# Ruby - a selection of pictures from the last year..



## RubyCockapoo (Feb 5, 2011)

It's been a while since we posted any pictures of Ruby so I thought I'd put a few of my favourite pictures of her from the last year...

This was on her 1st birthday...










Hiding (!!) in the daffodils..










Her favourite spot on our bed..










Muddy stream - must be time for a lie down!










Does anyone need a model to advertise dog shampoo?










Need a haircut..










And finally, Ruby with her new playmate, Pepper, who we are picking up from Jukee Doodles on 1st October.










We've had a great 1st year with Ruby and are looking forward to the next one with her and Pepper.

H
x


----------



## lady amanda (Nov 26, 2010)

AWWWW Great set of pics! and so cute with little pepper!!


----------



## andy0 (Jan 10, 2011)

Wow gr8 photos she is stunning and pepper is so cute


----------



## PipE (Aug 4, 2011)

Ahh, She's lovely! (and Pepper is so cute!) I bet you get so many positive reactions when people see Ruby. She looks like a toy dog.
Where do you usually walk her, we'll look out for you when Kipper's allowed out. (still 2 1/2 weeks to go!)
Pip X


----------



## Jedicrazy (Apr 26, 2011)

Ruby's coat is amazing! I've never seen a dog with such a defined white marking as they usually seem to blur or fade especially as they get older. Great pics, thanks for sharing. 

Clare
x


----------



## RubyCockapoo (Feb 5, 2011)

Hi Pippa

Yes, we get stopped a lot when we are out with Ruby. You'll find tat generally with Cockapoos!

We go to lots of different places with Ruby, Farnham Park is our favourite as it's really safe and has lots of different areas depending on what kind of walk you want to do. We also go to Fleet Pond, Velmead Common, Tweseldown, and if we need a quick walk we take her to Calthorpe (often followed by a drink in the Oat Sheaf!).

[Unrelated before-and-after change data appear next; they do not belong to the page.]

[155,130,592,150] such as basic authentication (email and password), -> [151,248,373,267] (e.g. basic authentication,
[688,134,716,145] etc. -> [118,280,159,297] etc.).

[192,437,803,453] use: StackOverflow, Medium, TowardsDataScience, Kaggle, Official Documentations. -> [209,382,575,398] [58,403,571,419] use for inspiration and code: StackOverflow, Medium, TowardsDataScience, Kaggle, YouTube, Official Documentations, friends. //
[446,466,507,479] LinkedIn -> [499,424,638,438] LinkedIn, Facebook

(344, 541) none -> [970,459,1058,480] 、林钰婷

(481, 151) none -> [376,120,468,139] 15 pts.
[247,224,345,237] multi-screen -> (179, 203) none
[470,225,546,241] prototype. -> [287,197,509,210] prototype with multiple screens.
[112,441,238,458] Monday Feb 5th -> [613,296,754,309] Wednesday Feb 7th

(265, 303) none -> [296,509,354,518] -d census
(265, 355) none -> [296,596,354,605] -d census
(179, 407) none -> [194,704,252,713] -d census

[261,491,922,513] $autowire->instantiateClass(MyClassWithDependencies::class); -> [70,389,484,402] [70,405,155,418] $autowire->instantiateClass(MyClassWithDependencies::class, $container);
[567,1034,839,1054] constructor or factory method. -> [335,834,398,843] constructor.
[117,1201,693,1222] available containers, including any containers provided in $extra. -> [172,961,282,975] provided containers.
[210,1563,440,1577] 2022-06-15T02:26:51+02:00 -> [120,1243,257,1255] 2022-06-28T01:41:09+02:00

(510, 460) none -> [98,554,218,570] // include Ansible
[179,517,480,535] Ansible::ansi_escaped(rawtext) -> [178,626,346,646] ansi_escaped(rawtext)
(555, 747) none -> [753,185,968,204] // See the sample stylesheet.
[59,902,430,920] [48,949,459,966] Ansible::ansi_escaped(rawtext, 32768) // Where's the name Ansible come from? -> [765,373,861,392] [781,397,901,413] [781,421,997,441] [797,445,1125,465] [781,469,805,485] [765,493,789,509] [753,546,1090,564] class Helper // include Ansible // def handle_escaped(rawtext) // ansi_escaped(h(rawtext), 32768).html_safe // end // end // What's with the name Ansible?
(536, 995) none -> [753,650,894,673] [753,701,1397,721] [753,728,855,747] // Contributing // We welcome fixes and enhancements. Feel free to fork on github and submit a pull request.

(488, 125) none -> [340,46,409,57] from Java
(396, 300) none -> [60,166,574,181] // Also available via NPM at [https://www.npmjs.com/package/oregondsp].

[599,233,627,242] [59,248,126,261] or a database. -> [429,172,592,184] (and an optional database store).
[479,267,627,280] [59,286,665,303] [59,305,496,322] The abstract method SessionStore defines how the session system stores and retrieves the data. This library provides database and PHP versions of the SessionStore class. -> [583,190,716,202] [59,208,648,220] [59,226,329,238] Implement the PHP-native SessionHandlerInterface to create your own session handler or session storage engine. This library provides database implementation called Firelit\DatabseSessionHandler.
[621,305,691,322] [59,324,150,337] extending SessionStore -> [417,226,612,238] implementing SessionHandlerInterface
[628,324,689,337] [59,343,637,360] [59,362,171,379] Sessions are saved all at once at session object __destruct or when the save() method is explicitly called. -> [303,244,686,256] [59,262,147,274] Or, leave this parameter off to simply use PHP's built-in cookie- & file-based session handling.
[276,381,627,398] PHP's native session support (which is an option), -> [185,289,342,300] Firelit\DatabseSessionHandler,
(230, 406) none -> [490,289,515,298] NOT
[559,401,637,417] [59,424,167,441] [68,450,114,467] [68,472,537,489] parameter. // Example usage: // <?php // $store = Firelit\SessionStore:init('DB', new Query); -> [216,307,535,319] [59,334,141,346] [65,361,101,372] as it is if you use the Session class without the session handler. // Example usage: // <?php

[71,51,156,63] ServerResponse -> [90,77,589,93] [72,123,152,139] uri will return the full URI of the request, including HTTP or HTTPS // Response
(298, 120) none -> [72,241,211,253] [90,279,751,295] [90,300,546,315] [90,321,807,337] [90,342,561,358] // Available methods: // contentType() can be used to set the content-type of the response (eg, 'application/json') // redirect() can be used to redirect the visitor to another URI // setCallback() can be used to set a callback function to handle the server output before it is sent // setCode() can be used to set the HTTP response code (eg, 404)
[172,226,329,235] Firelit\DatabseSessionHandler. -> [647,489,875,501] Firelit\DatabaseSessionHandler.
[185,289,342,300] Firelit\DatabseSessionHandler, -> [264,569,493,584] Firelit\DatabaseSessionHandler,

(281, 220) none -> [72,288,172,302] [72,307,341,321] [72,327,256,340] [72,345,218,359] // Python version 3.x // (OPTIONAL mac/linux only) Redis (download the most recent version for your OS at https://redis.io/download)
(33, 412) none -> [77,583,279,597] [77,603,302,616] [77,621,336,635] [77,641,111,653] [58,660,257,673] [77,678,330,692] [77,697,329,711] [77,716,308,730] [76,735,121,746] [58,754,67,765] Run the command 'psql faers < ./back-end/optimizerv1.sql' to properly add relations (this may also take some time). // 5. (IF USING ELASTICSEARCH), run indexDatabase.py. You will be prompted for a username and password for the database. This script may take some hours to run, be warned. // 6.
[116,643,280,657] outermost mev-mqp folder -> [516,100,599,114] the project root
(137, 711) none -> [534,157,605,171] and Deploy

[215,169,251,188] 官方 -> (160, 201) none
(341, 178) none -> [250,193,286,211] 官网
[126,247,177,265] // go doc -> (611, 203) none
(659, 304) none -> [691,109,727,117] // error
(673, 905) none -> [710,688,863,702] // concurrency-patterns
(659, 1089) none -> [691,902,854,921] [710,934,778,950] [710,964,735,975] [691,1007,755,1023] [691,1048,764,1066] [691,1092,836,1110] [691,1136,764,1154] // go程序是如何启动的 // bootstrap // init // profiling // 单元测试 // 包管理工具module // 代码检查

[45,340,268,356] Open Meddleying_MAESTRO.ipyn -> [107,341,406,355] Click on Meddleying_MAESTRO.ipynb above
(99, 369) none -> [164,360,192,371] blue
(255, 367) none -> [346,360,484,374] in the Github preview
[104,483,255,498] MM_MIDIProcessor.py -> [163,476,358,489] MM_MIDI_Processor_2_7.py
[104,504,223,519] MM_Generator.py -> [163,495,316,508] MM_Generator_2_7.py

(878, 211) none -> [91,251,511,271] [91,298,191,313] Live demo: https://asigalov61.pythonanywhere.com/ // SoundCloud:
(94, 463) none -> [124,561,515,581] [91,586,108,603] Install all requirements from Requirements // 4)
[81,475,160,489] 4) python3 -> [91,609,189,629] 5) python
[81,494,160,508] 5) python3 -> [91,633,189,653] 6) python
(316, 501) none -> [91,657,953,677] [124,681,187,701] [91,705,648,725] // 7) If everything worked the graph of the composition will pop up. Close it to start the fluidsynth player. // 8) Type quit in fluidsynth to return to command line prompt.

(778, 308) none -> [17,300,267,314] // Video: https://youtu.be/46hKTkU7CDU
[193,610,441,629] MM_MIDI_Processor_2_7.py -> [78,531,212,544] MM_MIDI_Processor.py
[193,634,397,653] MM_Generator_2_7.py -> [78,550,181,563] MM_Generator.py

Hopefully we'll bump in to you out and about - but maybe we'll meet you on 9th October?

H
x


----------



## Happyad (Oct 5, 2010)

Have to say that last pic is exactly what my older girl looked like when I introduced the puppy!
The " ummm can you people, who sort everything for me, please do something about this .... thing!"


----------



## Laura(L)Izzie (Sep 9, 2011)

gorgeous pictures  bet you can't wait to get pepper home! we can't wait for poppy


----------



## RubyCockapoo (Feb 5, 2011)

Jedicrazy said:


> Ruby's coat is amazing! I've never seen a dog with such a defined white marking as they usually seem to blur or fade especially as they get older. Great pics, thanks for sharing.
> 
> Clare
> x


Thanks Clare. She's lovely when she's clean! She was much whiter when she was a puppy - I guess her coat was more defined when it was shorter.


----------



## PipE (Aug 4, 2011)

RubyCockapoo said:


> Hi Pippa
> 
> Yes, we get stopped a lot when we are out with Ruby. You'll find tat generally with Cockapoos!
> 
> ...


Hi Helen,

Yes, hopefully 9th will be Kippers first trip out of the rucksack!!
My brother walks his 2 dogs in all those places too so I expect we'll probably join them to get the lay of the land a bit before we venture out on our own!!

I wish we could get out this weekend with the forecast being so good!

Roll on 9th Oct!

Pip x


----------



## Mogdog (Feb 6, 2011)

Lovely pictures of Ruby, especially like the one with little Pepper too. Look forward to seeing them and you in October.


----------



## ali-s.j. (Jun 6, 2011)

Wow, Helen, Ruby is breathtakingly beautiful, what gorgeous photos too 
I'm sure she will soon love having your adorable wee Pepper home too


----------



## Jukee Doodles (Apr 5, 2011)

Love these pictures of Ruby. I agree with Ali, Ruby is indeed breathtaking and now having met her she is such a sweetie too....Love her J xx


----------



## JoJo (Mar 2, 2011)

Ruby is such a lovely looking cockapoo.... she reminds me of a cream filled choccy biscuit ... and I love biscuits  

Lovely pics thank you Helen xxx


----------



## wilfiboy (Sep 18, 2010)

Ruby is a beauty, her coat is just so rich and chocolaty.... cant wait to follow there progress together x


----------



## caradunne (Nov 29, 2010)

Amazing se t of photos, love the one with Pepper.


----------



## Rufini (Sep 9, 2011)

Wow! So lovely  I bet she turns a lot of heads


----------



## Lauramegan (Sep 12, 2011)

Amazing pictures! I really hope pepper and ruby are the best of friends  looks like you've had a fantastic year!


----------



## RubyCockapoo (Feb 5, 2011)

Hi Sarah

Just noticed that you are in Newquay - we are staying at The Hotel in Watergate Bay until Weds so we should look out for each other!!! Ruby has had great fun on the beach this afternoon! You're so lucky to live down here!


----------